● WHAT THE EXERCISE ASKS: For this exercise, return all the data exactly as it stands.

(Stored entries)
◆ ◆ ◆ ◆
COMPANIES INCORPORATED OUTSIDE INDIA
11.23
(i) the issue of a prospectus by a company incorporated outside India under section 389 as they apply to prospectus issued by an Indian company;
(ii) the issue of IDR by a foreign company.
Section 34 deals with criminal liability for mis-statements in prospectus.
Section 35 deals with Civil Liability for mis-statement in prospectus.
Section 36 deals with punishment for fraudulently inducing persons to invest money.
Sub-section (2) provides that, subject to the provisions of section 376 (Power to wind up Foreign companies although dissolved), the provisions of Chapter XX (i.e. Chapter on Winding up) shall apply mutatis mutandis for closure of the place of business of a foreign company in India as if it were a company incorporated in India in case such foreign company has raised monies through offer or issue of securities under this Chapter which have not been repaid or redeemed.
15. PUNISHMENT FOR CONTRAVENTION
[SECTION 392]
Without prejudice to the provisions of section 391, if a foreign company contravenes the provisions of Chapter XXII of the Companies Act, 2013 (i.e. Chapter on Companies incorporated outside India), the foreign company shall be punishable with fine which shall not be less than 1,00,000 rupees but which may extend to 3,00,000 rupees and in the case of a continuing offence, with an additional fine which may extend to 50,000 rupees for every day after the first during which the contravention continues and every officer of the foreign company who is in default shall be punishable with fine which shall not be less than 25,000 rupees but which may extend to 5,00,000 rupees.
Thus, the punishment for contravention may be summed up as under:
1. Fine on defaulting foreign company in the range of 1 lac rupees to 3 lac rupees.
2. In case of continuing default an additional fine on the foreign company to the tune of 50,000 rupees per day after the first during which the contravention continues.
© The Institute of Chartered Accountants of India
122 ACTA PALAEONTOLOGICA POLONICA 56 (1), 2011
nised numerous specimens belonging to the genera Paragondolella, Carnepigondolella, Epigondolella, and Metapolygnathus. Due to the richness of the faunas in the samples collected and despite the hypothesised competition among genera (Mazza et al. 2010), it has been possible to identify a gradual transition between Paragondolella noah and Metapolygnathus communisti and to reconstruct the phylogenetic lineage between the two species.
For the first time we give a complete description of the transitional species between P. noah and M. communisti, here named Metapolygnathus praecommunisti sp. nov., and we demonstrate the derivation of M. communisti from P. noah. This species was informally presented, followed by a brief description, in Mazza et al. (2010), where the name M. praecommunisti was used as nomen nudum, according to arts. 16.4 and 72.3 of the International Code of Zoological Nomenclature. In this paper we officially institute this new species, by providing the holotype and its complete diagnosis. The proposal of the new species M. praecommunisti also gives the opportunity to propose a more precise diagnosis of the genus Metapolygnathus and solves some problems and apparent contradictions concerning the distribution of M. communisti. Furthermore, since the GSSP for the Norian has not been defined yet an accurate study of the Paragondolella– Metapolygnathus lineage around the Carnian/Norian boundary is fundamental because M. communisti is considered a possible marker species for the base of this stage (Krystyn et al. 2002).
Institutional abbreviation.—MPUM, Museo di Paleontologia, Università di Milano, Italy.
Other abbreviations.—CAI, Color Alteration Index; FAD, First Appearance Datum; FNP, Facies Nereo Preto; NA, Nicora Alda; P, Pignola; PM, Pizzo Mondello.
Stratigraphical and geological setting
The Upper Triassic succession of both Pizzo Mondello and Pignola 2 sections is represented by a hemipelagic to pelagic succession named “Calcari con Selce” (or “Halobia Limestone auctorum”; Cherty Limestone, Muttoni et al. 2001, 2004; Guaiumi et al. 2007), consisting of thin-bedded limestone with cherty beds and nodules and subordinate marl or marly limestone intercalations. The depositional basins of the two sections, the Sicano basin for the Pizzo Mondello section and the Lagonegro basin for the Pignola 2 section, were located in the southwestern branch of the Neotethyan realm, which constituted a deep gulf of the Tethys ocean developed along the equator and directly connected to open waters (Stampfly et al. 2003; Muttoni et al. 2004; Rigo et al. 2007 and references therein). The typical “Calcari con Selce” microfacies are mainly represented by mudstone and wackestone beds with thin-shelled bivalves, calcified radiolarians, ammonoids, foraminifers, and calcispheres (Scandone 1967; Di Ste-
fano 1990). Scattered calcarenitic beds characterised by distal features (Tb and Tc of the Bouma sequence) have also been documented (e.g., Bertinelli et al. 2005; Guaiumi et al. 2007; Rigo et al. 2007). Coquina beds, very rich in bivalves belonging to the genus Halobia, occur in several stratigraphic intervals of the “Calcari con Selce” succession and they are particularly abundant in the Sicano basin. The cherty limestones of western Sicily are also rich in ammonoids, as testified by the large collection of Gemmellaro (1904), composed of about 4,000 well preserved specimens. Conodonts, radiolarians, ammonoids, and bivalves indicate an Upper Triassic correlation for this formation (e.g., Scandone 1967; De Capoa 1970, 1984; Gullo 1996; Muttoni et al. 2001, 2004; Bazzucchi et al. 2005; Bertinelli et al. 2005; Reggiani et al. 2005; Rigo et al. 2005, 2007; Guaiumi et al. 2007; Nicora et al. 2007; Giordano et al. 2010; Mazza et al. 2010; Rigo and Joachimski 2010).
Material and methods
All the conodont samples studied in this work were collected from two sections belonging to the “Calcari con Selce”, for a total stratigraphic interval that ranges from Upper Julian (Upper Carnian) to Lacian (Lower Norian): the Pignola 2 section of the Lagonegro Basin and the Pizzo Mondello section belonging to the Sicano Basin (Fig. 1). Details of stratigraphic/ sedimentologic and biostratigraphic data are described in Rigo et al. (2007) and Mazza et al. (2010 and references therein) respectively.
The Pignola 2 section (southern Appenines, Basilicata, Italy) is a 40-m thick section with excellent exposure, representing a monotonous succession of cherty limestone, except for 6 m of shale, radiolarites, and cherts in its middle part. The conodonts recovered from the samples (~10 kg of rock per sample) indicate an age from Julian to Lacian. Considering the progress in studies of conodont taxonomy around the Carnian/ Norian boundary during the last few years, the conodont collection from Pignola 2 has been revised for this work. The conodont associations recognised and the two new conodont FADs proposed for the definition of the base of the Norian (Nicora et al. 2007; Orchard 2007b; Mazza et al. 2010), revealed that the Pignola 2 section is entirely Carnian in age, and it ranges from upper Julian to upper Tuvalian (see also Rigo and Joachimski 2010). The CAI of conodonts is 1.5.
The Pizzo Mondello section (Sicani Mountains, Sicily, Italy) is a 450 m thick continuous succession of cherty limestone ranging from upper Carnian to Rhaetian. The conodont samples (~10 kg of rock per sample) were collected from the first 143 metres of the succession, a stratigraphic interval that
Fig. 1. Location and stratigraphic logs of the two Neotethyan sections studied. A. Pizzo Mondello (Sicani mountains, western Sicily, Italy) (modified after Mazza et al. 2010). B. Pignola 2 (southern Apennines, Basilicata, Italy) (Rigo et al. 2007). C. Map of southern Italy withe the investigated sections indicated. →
◆ ◆ ◆ ◆
● YOUR RESPONSE:
COMPANIES INCORPORATED OUTSIDE INDIA
11.23
(i) the issue of a prospectus by a company incorporated outside India under section 389 as they apply to prospectus issued by an Indian company;
(ii) the issue of IDR by a foreign company.
Section 34 deals with criminal liability for mis-statements in prospectus.
Section 35 deals with Civil Liability for mis-statement in prospectus.
Section 36 deals with punishment for fraudulently inducing persons to invest money.
Sub-section (2) provides that, subject to the provisions of section 376 (Power to wind up Foreign companies although dissolved), the provisions of Chapter XX (i.e. Chapter on Winding up) shall apply mutatis mutandis for closure of the place of business of a foreign company in India as if it were a company incorporated in India in case such foreign company has raised monies through offer or issue of securities under this Chapter which have not been repaid or redeemed.
15. PUNISHMENT FOR CONTRAVENTION
[SECTION 392]
Without prejudice to the provisions of section 391, if a foreign company contravenes the provisions of Chapter XXII of the Companies Act, 2013 (i.e. Chapter on Companies incorporated outside India), the foreign company shall be punishable with fine which shall not be less than 1,00,000 rupees but which may extend to 3,00,000 rupees and in the case of a continuing offence, with an additional fine which may extend to 50,000 rupees for every day after the first during which the contravention continues and every officer of the foreign company who is in default shall be punishable with fine which shall not be less than 25,000 rupees but which may extend to 5,00,000 rupees.
Thus, the punishment for contravention may be summed up as under:
1. Fine on defaulting foreign company in the range of 1 lac rupees to 3 lac rupees.
2. In case of continuing default an additional fine on the foreign company to the tune of 50,000 rupees per day after the first during which the contravention continues.
© The Institute of Chartered Accountants of India
122 ACTA PALAEONTOLOGICA POLONICA 56 (1), 2011
nised numerous specimens belonging to the genera Paragondolella, Carnepigondolella, Epigondolella, and Metapolygnathus. Due to the richness of the faunas in the samples collected and despite the hypothesised competition among genera (Mazza et al. 2010), it has been possible to identify a gradual transition between Paragondolella noah and Metapolygnathus communisti and to reconstruct the phylogenetic lineage between the two species.
For the first time we give a complete description of the transitional species between P. noah and M. communisti, here named Metapolygnathus praecommunisti sp. nov., and we demonstrate the derivation of M. communisti from P. noah. This species was informally presented, followed by a brief description, in Mazza et al. (2010), where the name M. praecommunisti was used as nomen nudum, according to arts. 16.4 and 72.3 of the International Code of Zoological Nomenclature. In this paper we officially institute this new species, by providing the holotype and its complete diagnosis. The proposal of the new species M. praecommunisti also gives the opportunity to propose a more precise diagnosis of the genus Metapolygnathus and solves some problems and apparent contradictions concerning the distribution of M. communisti. Furthermore, since the GSSP for the Norian has not been defined yet an accurate study of the Paragondolella– Metapolygnathus lineage around the Carnian/Norian boundary is fundamental because M. communisti is considered a possible marker species for the base of this stage (Krystyn et al. 2002).
Institutional abbreviation.—MPUM, Museo di Paleontologia, Università di Milano, Italy.
Other abbreviations.—CAI, Color Alteration Index; FAD, First Appearance Datum; FNP, Facies Nereo Preto; NA, Nicora Alda; P, Pignola; PM, Pizzo Mondello.
Stratigraphical and geological setting
The Upper Triassic succession of both Pizzo Mondello and Pignola 2 sections is represented by a hemipelagic to pelagic succession named “Calcari con Selce” (or “Halobia Limestone auctorum”; Cherty Limestone, Muttoni et al. 2001, 2004; Guaiumi et al. 2007), consisting of thin-bedded limestone with cherty beds and nodules and subordinate marl or marly limestone intercalations. The depositional basins of the two sections, the Sicano basin for the Pizzo Mondello section and the Lagonegro basin for the Pignola 2 section, were located in the southwestern branch of the Neotethyan realm, which constituted a deep gulf of the Tethys ocean developed along the equator and directly connected to open waters (Stampfly et al. 2003; Muttoni et al. 2004; Rigo et al. 2007 and references therein). The typical “Calcari con Selce” microfacies are mainly represented by mudstone and wackestone beds with thin-shelled bivalves, calcified radiolarians, ammonoids, foraminifers, and calcispheres (Scandone 1967; Di Ste-
fano 1990). Scattered calcarenitic beds characterised by distal features (Tb and Tc of the Bouma sequence) have also been documented (e.g., Bertinelli et al. 2005; Guaiumi et al. 2007; Rigo et al. 2007). Coquina beds, very rich in bivalves belonging to the genus Halobia, occur in several stratigraphic intervals of the “Calcari con Selce” succession and they are particularly abundant in the Sicano basin. The cherty limestones of western Sicily are also rich in ammonoids, as testified by the large collection of Gemmellaro (1904), composed of about 4,000 well preserved specimens. Conodonts, radiolarians, ammonoids, and bivalves indicate an Upper Triassic correlation for this formation (e.g., Scandone 1967; De Capoa 1970, 1984; Gullo 1996; Muttoni et al. 2001, 2004; Bazzucchi et al. 2005; Bertinelli et al. 2005; Reggiani et al. 2005; Rigo et al. 2005, 2007; Guaiumi et al. 2007; Nicora et al. 2007; Giordano et al. 2010; Mazza et al. 2010; Rigo and Joachimski 2010).
Material and methods
All the conodont samples studied in this work were collected from two sections belonging to the “Calcari con Selce”, for a total stratigraphic interval that ranges from Upper Julian (Upper Carnian) to Lacian (Lower Norian): the Pignola 2 section of the Lagonegro Basin and the Pizzo Mondello section belonging to the Sicano Basin (Fig. 1). Details of stratigraphic/ sedimentologic and biostratigraphic data are described in Rigo et al. (2007) and Mazza et al. (2010 and references therein) respectively.
The Pignola 2 section (southern Appenines, Basilicata, Italy) is a 40-m thick section with excellent exposure, representing a monotonous succession of cherty limestone, except for 6 m of shale, radiolarites, and cherts in its middle part. The conodonts recovered from the samples (~10 kg of rock per sample) indicate an age from Julian to Lacian. Considering the progress in studies of conodont taxonomy around the Carnian/ Norian boundary during the last few years, the conodont collection from Pignola 2 has been revised for this work. The conodont associations recognised and the two new conodont FADs proposed for the definition of the base of the Norian (Nicora et al. 2007; Orchard 2007b; Mazza et al. 2010), revealed that the Pignola 2 section is entirely Carnian in age, and it ranges from upper Julian to upper Tuvalian (see also Rigo and Joachimski 2010). The CAI of conodonts is 1.5.
The Pizzo Mondello section (Sicani Mountains, Sicily, Italy) is a 450 m thick continuous succession of cherty limestone ranging from upper Carnian to Rhaetian. The conodont samples (~10 kg of rock per sample) were collected from the first 143 metres of the succession, a stratigraphic interval that
Fig. 1. Location and stratigraphic logs of the two Neotethyan sections studied. A. Pizzo Mondello (Sicani mountains, western Sicily, Italy) (modified after Mazza et al. 2010). B. Pignola 2 (southern Apennines, Basilicata, Italy) (Rigo et al. 2007). C. Map of southern Italy withe the investigated sections indicated. →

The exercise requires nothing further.